**LISTED RECORDS**.
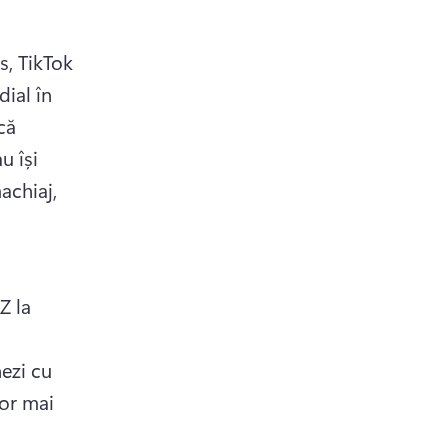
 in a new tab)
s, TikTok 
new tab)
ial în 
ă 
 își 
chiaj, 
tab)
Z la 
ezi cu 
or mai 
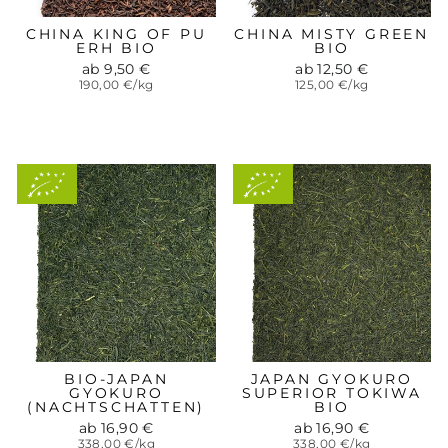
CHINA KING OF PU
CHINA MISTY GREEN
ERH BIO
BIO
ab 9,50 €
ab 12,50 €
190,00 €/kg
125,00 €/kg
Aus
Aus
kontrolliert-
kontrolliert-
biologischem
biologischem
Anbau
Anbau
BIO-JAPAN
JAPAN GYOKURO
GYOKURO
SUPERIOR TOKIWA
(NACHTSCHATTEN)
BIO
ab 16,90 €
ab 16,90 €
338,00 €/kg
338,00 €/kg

---

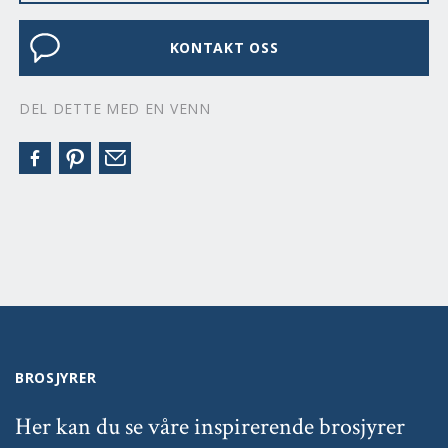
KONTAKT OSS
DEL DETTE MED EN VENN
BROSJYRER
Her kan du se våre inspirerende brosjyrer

**THE TASK**.
Write down again, exactly as given, only the lines above that fall from the line with "DEL DETTE MED EN VENN" to the line with "Her kan du se våre inspirerende brosjyrer", inclusive.

**WRITTEN RESPONSE**.
DEL DETTE MED EN VENN
BROSJYRER
Her kan du se våre inspirerende brosjyrer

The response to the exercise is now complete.